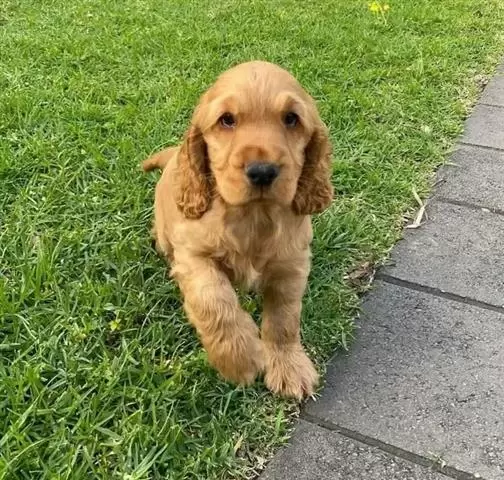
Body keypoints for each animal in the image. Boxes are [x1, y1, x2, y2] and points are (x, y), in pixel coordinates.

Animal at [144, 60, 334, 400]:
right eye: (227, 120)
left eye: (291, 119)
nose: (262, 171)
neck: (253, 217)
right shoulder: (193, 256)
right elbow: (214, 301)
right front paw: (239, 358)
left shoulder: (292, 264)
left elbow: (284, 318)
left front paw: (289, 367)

--

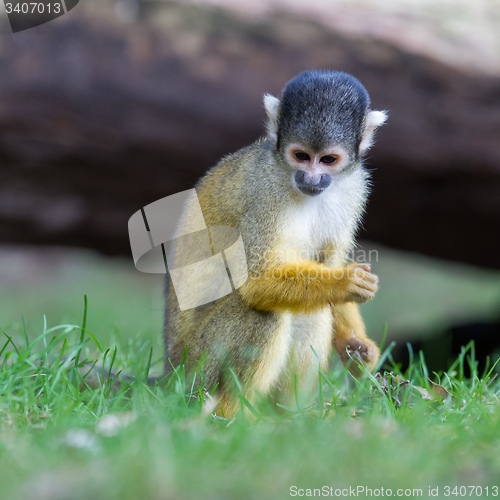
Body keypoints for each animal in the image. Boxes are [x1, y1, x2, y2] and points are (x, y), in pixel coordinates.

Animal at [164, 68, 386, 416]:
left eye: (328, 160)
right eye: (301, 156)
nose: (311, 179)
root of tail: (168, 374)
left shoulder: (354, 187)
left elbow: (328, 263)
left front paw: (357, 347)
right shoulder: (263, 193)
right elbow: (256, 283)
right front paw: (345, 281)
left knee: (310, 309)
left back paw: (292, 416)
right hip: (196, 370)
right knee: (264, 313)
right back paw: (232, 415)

WHAT YOU ARE ASKED TO DO
In the listing above, find the line with "root of tail: (168, 374)" and the line with "right back paw: (232, 415)". Output those two lines and every line between them, exactly as written.

RESPONSE TO THE TASK
root of tail: (168, 374)
left shoulder: (354, 187)
left elbow: (328, 263)
left front paw: (357, 347)
right shoulder: (263, 193)
right elbow: (256, 283)
right front paw: (345, 281)
left knee: (310, 309)
left back paw: (292, 416)
right hip: (196, 370)
right knee: (264, 313)
right back paw: (232, 415)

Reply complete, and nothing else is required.